Le pays, dit-il, est fort élevé tout le long de la côte de la baie de Baffin, du détroit de Hudson, &c. & il l’est de cent brasses ou davantage, tout près de la côte ; ces côtes ont quantité de golfes, dont les cavités sont remplies de neiges & de glaces gelées jusqu’au fond, à cause de l’hiver presque continuel qui regne dans ces endroits. Ces glaces se détachent & sont entraînées dans le détroit, où elles augmentent en masse plûtôt qu’elles ne diminuent, l’eau étant presque toûjours extrèmement froide pendant les mois de l’été. Elles refroidissent aussi tellement l’air, qu’il se fait un accroissement continuel à ces montagnes de glaces, par l’eau de la mer qui les arrose à chaque instant, & par les brouillards humides & très-fréquens dans ces endroits, qui tombent en forme de petite pluie, & se congelent en tombant sur la glace. Ces montagnes ayant beaucoup plus de profondeur au-dessous de la surface de la mer qu’elles ne s’élevent au-dessus, la force des vents ne peut pas taire grand effet sur elles pour les mouvoir : car quoique le vent souffle du côté du nord-ouest pendant presque neuf mois de l’année, & que par-là ces îles soient poussées vers un climat plus chaud, leur mouvement est néanmoins si lent, qu’il leur faudroit un siecle pour avancer cinq ou six cent lieues vers le sud.

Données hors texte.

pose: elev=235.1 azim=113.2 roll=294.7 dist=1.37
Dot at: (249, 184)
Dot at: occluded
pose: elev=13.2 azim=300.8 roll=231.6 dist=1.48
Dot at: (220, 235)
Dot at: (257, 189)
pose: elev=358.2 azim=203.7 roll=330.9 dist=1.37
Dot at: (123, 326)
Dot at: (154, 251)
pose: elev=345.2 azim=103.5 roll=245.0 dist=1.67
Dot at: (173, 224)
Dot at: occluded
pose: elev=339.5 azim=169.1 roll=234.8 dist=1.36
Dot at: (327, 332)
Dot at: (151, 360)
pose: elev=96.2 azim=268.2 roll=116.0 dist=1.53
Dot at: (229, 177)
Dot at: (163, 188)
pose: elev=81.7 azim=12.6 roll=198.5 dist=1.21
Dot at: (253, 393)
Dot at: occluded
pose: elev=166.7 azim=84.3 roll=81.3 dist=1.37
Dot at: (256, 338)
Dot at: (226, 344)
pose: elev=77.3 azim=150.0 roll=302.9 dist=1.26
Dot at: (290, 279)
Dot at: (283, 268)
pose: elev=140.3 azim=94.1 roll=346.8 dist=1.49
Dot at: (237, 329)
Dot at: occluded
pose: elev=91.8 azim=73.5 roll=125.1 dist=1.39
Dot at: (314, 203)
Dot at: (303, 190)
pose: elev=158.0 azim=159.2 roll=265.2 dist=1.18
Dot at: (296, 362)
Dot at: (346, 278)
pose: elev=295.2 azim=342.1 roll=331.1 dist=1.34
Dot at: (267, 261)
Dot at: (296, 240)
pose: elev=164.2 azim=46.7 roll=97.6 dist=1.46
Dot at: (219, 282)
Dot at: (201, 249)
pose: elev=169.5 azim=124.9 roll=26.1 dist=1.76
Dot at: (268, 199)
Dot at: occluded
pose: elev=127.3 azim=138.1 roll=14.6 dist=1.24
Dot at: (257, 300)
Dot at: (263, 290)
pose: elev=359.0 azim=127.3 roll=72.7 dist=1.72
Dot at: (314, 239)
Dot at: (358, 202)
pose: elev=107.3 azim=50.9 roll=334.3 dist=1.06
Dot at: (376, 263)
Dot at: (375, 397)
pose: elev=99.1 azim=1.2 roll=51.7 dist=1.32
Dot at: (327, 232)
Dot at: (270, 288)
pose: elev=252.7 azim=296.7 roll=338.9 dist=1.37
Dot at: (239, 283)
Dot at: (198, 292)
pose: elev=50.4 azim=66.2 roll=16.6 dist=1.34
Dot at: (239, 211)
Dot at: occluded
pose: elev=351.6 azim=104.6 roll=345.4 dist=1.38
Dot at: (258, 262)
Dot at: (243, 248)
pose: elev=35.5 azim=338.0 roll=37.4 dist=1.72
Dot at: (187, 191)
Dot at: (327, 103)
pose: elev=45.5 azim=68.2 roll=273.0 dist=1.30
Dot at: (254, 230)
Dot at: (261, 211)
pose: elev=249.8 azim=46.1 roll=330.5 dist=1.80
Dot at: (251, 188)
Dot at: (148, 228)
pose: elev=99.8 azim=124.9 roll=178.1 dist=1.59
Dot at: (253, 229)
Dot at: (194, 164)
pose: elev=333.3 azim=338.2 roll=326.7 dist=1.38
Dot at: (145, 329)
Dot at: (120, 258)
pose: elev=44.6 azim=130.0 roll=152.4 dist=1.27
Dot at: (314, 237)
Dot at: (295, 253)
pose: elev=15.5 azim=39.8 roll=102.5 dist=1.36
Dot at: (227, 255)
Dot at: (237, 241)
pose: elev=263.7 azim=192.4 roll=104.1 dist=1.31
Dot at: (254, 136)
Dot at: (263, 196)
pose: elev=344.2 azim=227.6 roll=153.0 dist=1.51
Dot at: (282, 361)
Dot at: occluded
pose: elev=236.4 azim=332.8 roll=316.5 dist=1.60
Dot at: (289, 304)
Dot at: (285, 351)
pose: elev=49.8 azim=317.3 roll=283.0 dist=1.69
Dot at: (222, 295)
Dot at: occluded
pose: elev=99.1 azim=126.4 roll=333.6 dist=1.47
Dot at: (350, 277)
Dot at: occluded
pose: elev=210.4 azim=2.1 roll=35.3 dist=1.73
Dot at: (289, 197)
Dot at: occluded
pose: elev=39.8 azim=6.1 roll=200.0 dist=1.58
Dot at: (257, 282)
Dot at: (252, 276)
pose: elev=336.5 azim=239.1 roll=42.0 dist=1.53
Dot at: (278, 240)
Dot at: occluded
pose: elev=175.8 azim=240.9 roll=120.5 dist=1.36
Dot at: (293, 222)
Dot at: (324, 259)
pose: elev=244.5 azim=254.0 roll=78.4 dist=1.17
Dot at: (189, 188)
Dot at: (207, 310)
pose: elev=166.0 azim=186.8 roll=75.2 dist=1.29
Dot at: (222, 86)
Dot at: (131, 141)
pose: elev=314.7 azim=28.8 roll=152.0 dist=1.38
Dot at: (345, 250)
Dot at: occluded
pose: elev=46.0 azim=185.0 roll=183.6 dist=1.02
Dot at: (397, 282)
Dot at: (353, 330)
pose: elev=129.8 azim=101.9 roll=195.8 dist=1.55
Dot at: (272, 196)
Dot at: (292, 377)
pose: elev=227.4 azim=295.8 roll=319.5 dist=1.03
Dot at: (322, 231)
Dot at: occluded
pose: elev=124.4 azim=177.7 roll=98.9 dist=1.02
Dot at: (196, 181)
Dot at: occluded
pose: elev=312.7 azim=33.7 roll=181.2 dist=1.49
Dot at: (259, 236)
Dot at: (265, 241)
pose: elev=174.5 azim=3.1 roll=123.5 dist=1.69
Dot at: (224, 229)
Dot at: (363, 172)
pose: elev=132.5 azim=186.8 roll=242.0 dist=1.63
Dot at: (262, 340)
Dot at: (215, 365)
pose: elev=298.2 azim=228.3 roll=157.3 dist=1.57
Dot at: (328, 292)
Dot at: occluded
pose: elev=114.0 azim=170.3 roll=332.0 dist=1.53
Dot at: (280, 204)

Les amas de glaçons qu’on voit près du Groenland, ont commencé par se détacher des grandes rivieres de Moscovie, en flottant dans la mer où ils se sont accrus chaque année par la chûte de la neige qui ne s’est pas fondue pendant l’été, en aussi grande quantité qu’elle étoit tombée. De plus, l’eau des vagues de la mer qui se brisent sans cesse contre les masses de glace & qui en réjaillissent, ne manque pas de se geler à leur tour, & forme insensiblement dans ces contrées froides, des masses énormes & anguleuses de glace, comme le remarquent ceux qui navigent en Groenland. On voit de ces montagnes de glace s’élever au dessus de l’eau aussi haut que des tours, tandis qu’elles sont enfoncées sous l’eau jusqu’à la profondeur de quarante brasses, c’est-à-dire plus de deux cent piés. Voilà pourquoi les Navigateurs rencontrent dans les mers du Nord, des montagnes de glace qui ont quelques milles de tour, & qui flottent sur mer comme de grandes îles. On en peut lire les détails dans la pêche de Groenland, par Zordrager. (D. J.)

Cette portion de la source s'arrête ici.